Back in December, the company confirmed a third party illegally accessed a file server in Japan via the server of an overseas subsidiary. In the update, the company stated there was no evidence of unauthorized access to business systems other than the file server in question.
After investigating the impact of the unauthorized access, which allegedly occurred between June 2021 and November 2021, the company also confirmed that the adversaries obtained files containing unspecified “business-related information” provided by business partners, as well as information about business partner personnel.
In addition, the company says it has taken measures based on the potential of data being leaked. After detecting the unauthorized access, Panasonic implemented additional security countermeasures, including strengthening access controls from overseas locations, resetting relevant passwords and strengthening server access monitoring. The company says it will continue to reinforce its information security measures and adopt measures to enhance the monitoring, control and security of networks, servers and PCs throughout its global operations.
Adir Gruss, Field CTO, Laminar, says, “The shift to the cloud and to the developer over the past few years has created a landscape for organizations to have data stores everywhere, and unfortunately, many companies do not know where their sensitive data is located in the cloud. You cannot protect what you can’t see. To safeguard against a majority of today’s cyberattacks, organizations must have complete observability of their data in order to protect it. With monitoring and control of valuable data, data protection teams will regain the clarity they need to keep up with the fast-paced cloud environment. “
Gal Helemski, CTO and co-founder of PlainID, says, “When it comes to breaches, identity is still the number one challenge. Organizations must adopt a ‘zero trust’ approach, which means trusting no one — not even known users or devices — until they have been verified and validated. Access policies and dynamic authorizations are a crucial part of the zero trust architecture; they help to verify who is requesting access, the context of the request, and the risk of the access environment. Instead of pouring more money into a shotgun approach to security, organizations need a more focused strategy to purchase the highest reward tools. Identity and authorization are where the smart money should be going. If we assume hackers are already in the network, it makes sense to focus budgets on restricting movement inside the network.”
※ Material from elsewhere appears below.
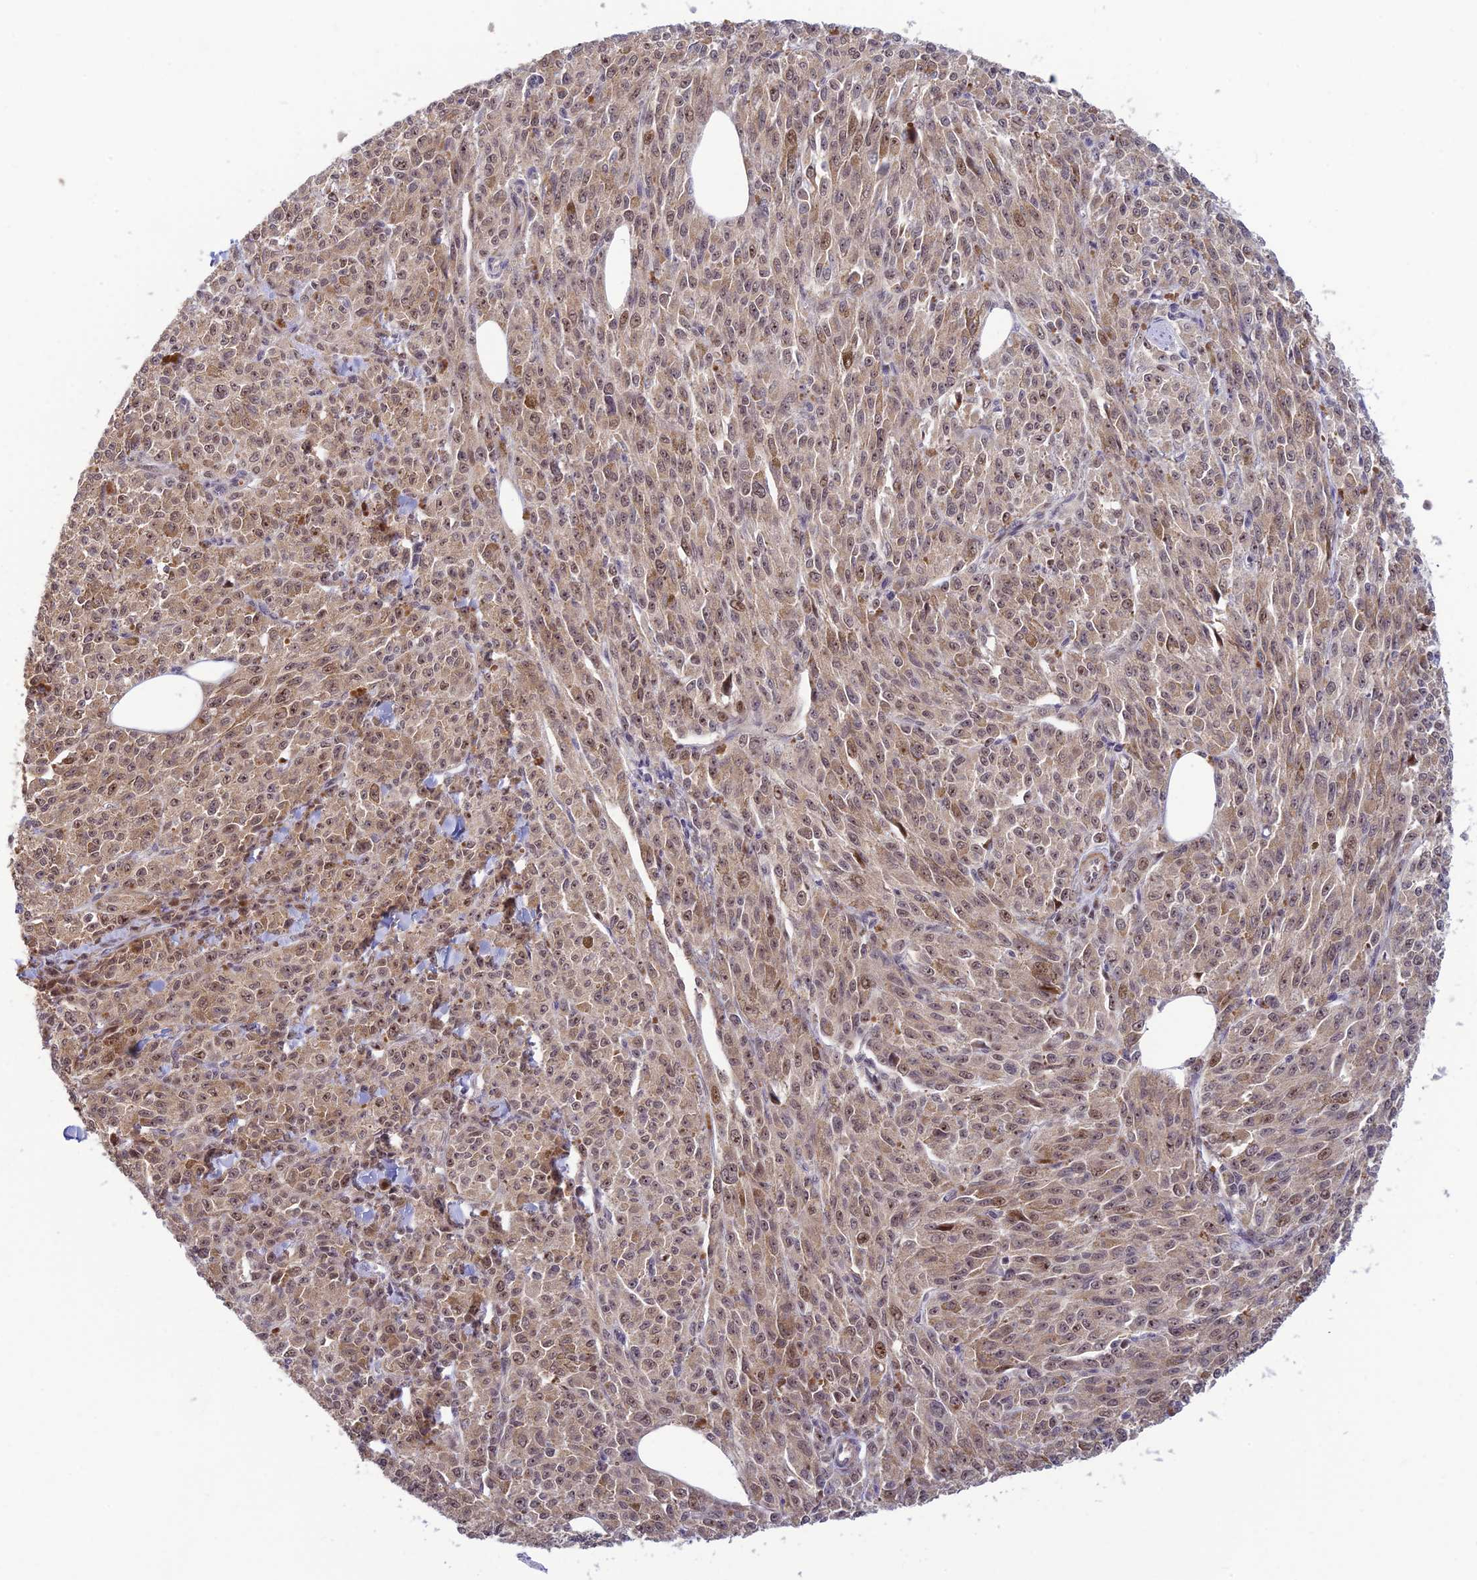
{"staining": {"intensity": "weak", "quantity": ">75%", "location": "cytoplasmic/membranous,nuclear"}, "tissue": "melanoma", "cell_type": "Tumor cells", "image_type": "cancer", "snomed": [{"axis": "morphology", "description": "Malignant melanoma, NOS"}, {"axis": "topography", "description": "Skin"}], "caption": "Immunohistochemical staining of human melanoma reveals low levels of weak cytoplasmic/membranous and nuclear expression in about >75% of tumor cells.", "gene": "ASPDH", "patient": {"sex": "female", "age": 52}}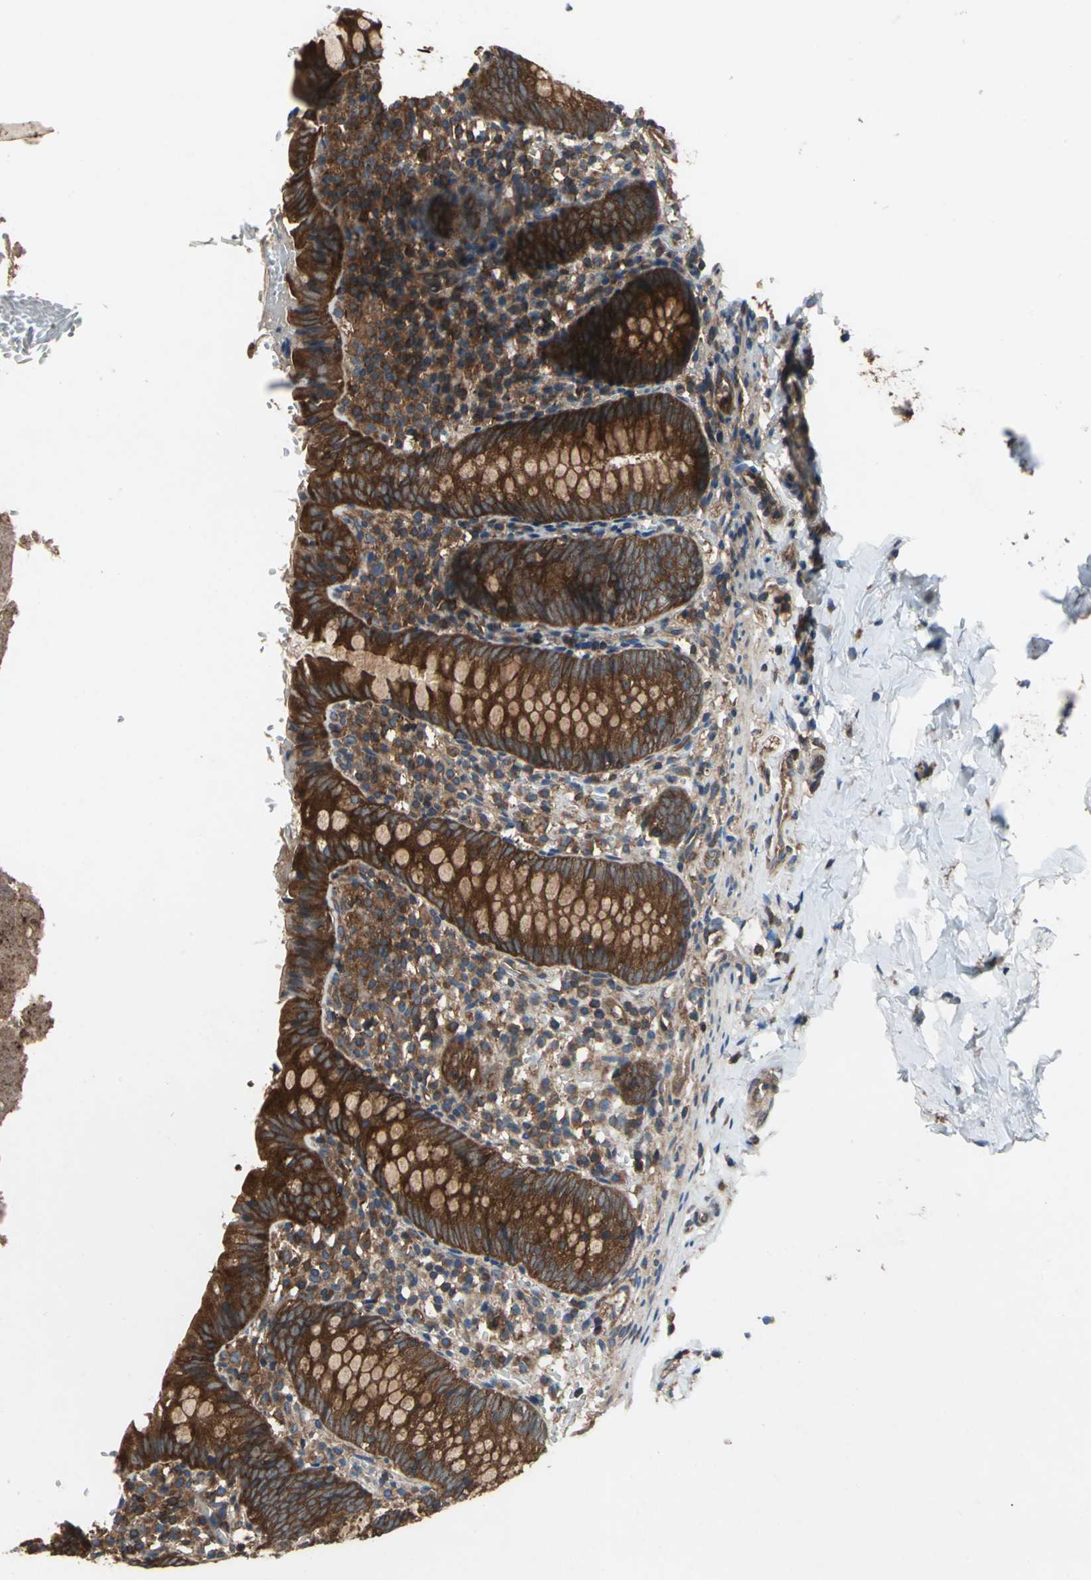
{"staining": {"intensity": "strong", "quantity": ">75%", "location": "cytoplasmic/membranous"}, "tissue": "appendix", "cell_type": "Glandular cells", "image_type": "normal", "snomed": [{"axis": "morphology", "description": "Normal tissue, NOS"}, {"axis": "topography", "description": "Appendix"}], "caption": "A high-resolution histopathology image shows IHC staining of benign appendix, which shows strong cytoplasmic/membranous staining in about >75% of glandular cells. (brown staining indicates protein expression, while blue staining denotes nuclei).", "gene": "CAPN1", "patient": {"sex": "female", "age": 10}}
Danny Lopez, CEO, Glasswall, says, “Organizations need to adopt robust processes for onboarding and offboarding employees and affiliates that may receive access to key information systems. It’s vital to control privileged access and monitor those who enjoy that administrator privilege. Ensuring that multi-factor authentication is enforced wherever possible is a vital defense where user credentials find their way into the public domain. This will help limit the blast radius and defeat the data breach in most cases. Attacks like these caused by illegal access demonstrate that a traditional castle-and-moat approach to network security exposes organizations. Zero trust security sees the world differently. No one is trusted by default, regardless of whether they are inside or outside a network. In a world where data can be held amongst multiple cloud providers, it is crucial to strengthen all processes relating to access verification. Without a zero trust approach, organizations run the risk of attackers having a free reign across a network once they are inside.”